Denying Oneself — Taking Up One’s Cross.

Our Lord’s uncompromising demand that His followers must deny themselves, take up their cross and follow Him, requires just a little “unpacking”.

This understanding is absolutely crucial in presenting the teaching of Jesus. Again we quote Professor William Lane from his commentary (Erdmans 1994) as he sums up the core of this teaching. We reproduce Dr. Lane’s text in bullet points to help our meditation on this most important text.

●     Jesus stipulated that those who wish to follow him must
        be prepared to shift the centre of gravity in their lives from
        a concern for self to reckless abandon to the will of God.

●     The central thought in self-denial is a disowning of any claim
        that may be urged by the self, a sustained willingness to say
        ‘No’ to oneself in order to be able to say ‘Yes’ to God.

●     This involves a radical denunciation of all self-idolatry and
        of every attempt to establish one’s own life in accordance
        with the dictates of the self.

●     This demand is reinforced and intensified by the horrifying
        image of a death march. Bearing the cross was not a Jewish
        metaphor, and Jesus’ statement must have sounded repugnant
        to the crowd and the disciples alike.

●     The saying evokes the picture of a condemned man going out
        to die who is forced to carry on his back the crossbeam upon
        which he is to be nailed at the place of execution. By the time
        Mark prepared his Gospel this had become cruel reality, both
        for Jesus and the Church.

●     Jesus’ words were a sober caution that the commitment for
        which he asked permitted no turning back, and if necessary,
        a willingness to submit to the cross in pursuance of the will
        of God. His followers must be prepared to die, for they share
        in the same veiledness that permits his own humiliation.

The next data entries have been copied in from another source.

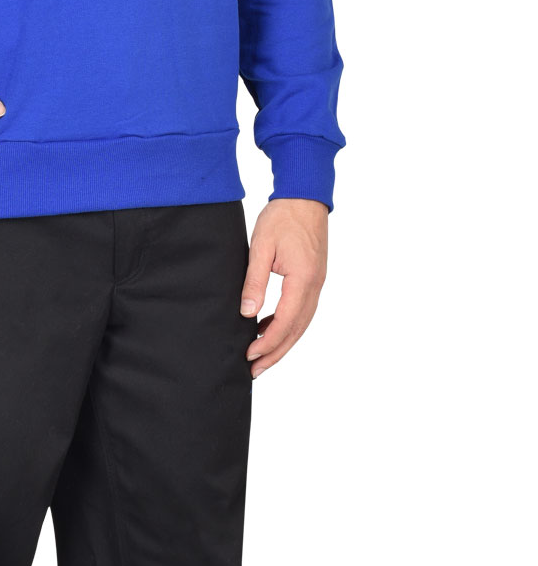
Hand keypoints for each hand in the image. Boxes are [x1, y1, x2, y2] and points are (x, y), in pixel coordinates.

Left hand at [239, 198, 327, 376]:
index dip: (267, 342)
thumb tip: (247, 313)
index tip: (249, 355)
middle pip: (297, 329)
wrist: (305, 195)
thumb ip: (254, 282)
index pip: (286, 321)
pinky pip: (303, 309)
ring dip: (283, 341)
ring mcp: (318, 282)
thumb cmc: (282, 217)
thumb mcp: (261, 248)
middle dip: (276, 352)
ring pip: (302, 322)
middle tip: (255, 370)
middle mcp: (315, 285)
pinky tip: (269, 328)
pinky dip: (288, 324)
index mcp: (303, 279)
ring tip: (262, 357)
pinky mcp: (314, 278)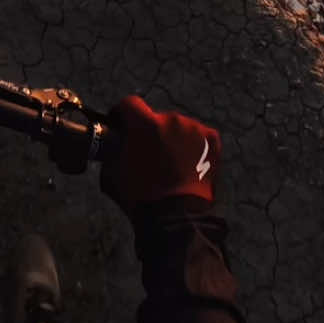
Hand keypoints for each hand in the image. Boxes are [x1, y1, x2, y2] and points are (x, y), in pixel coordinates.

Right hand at [101, 94, 221, 215]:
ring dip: (172, 138)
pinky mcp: (212, 140)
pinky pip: (198, 136)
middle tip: (148, 151)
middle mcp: (171, 119)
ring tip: (170, 162)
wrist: (177, 219)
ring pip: (178, 127)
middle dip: (150, 130)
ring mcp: (194, 128)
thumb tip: (112, 145)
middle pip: (156, 118)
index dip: (122, 113)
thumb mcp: (111, 174)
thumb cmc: (140, 197)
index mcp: (144, 123)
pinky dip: (193, 146)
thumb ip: (111, 151)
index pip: (129, 104)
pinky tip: (187, 164)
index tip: (121, 124)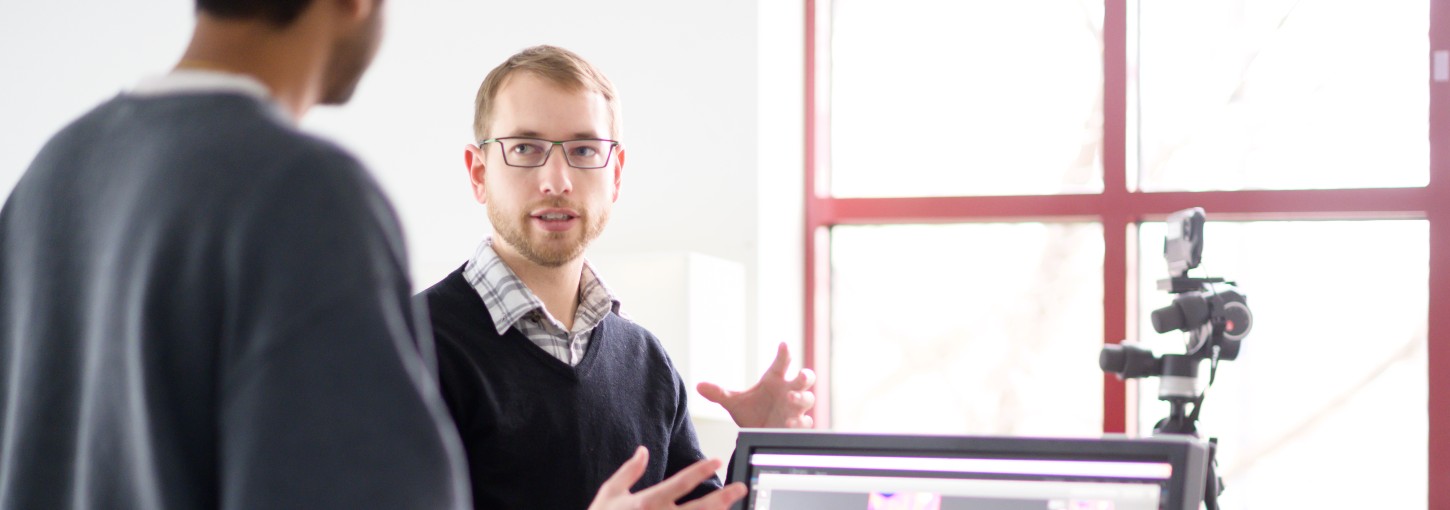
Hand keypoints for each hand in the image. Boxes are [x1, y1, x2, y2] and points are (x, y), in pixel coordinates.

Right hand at [588, 446, 747, 509]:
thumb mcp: (610, 493)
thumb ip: (629, 471)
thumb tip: (643, 450)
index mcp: (648, 502)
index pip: (680, 483)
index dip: (700, 471)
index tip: (716, 461)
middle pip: (699, 508)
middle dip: (722, 498)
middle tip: (740, 488)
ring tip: (732, 508)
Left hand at [697, 342, 816, 428]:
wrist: (757, 435)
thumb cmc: (751, 413)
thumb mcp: (734, 403)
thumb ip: (718, 394)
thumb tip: (698, 386)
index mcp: (775, 379)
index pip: (782, 363)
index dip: (784, 353)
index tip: (783, 345)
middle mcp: (788, 391)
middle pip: (805, 378)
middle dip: (805, 375)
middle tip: (799, 375)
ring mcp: (795, 409)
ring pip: (808, 399)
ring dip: (801, 398)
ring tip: (790, 398)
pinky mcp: (796, 425)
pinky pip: (805, 422)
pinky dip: (799, 422)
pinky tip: (790, 422)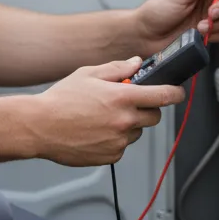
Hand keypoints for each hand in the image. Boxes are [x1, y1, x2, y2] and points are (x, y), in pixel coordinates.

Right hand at [31, 57, 185, 165]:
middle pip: (153, 116)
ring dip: (128, 124)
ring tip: (102, 117)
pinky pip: (122, 146)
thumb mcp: (88, 74)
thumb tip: (136, 63)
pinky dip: (115, 139)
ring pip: (136, 132)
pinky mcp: (110, 156)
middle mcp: (124, 121)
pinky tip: (95, 131)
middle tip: (128, 103)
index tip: (178, 92)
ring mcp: (118, 141)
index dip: (175, 93)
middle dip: (147, 108)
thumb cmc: (60, 99)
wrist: (39, 126)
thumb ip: (117, 68)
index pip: (163, 96)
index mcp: (122, 98)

●     The call to follow Jesus which recapitulates the action in which
        self-denial and cross-bearing are to be manifested, provides a
        vivid reminder that suffering with the Messiah is the condition
        of glorification with him. (Rom. 8: 17).    (Emphasis ours.)

Because it is so important to understand this difficult concept, we add the note from Bratcher and Nida Translator’s Handbook (U.B.S):

Deny himself” is without doubt one of the most difficult expressions in all of Mark to translate adequately. Unfortunately, too many people have taken this expression to mean ‘to deny oneself certain pleasures or objects,’ while actually the meaning is denial of one’s presumed prerogatives or personal interests. The different ways of expressing this concept in various languages, is highly illuminating.”

Bratcher and Nida then list several examples of what the phrase can mean, in trying to retain the original message in Jesus’ words.

These include:—

•     Have no regard to oneself.
•     Not bother oneself about oneself.
•     To not worship oneself.
•     To stop doing what one’s own heart wants.
•     To not belong to oneself any longer.
•     To not take constant thought for himself.
•     To undo one’s own way of thinking.
•     To leave himself at the side.
•     To say ‘I do not live for myself ‘.

We trust these quotations will help clarify our Lord’s teaching.